• _Task goal_: Across the listing, how many lines contain "vous"? The reply is the number alone.

• _Data records_:

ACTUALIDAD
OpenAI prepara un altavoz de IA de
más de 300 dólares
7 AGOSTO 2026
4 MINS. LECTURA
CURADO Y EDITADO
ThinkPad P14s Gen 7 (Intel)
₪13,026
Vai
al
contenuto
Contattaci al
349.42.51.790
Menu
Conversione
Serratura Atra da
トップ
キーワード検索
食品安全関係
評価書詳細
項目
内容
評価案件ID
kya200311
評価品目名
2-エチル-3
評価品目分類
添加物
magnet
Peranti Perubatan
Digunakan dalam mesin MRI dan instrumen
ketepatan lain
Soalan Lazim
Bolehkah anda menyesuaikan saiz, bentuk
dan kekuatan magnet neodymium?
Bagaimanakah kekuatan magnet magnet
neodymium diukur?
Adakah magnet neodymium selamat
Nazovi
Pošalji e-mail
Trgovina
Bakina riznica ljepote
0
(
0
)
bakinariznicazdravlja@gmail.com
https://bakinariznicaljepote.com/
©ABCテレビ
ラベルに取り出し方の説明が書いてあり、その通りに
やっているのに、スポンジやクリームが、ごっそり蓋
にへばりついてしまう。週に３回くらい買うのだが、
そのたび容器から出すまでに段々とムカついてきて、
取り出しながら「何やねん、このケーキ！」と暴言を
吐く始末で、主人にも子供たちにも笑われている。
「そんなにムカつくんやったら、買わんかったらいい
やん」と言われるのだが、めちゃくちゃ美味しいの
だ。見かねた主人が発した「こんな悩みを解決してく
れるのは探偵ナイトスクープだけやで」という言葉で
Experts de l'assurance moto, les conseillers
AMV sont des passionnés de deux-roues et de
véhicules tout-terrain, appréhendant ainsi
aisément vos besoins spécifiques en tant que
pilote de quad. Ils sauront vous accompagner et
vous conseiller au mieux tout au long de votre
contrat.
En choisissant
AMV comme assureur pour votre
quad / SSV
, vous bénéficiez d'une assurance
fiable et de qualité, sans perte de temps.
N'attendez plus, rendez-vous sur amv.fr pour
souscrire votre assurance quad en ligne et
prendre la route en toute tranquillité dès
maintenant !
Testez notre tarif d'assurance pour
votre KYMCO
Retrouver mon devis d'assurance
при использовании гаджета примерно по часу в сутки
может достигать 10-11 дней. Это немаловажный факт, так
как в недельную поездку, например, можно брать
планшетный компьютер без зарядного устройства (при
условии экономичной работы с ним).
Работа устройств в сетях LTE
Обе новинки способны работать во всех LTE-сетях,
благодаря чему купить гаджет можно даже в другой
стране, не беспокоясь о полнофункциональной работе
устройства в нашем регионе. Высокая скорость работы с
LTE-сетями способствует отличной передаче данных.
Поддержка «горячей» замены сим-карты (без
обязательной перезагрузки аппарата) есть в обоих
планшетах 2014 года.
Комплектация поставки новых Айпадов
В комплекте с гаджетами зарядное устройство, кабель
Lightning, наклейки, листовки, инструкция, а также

• _Response to this exercise_: 4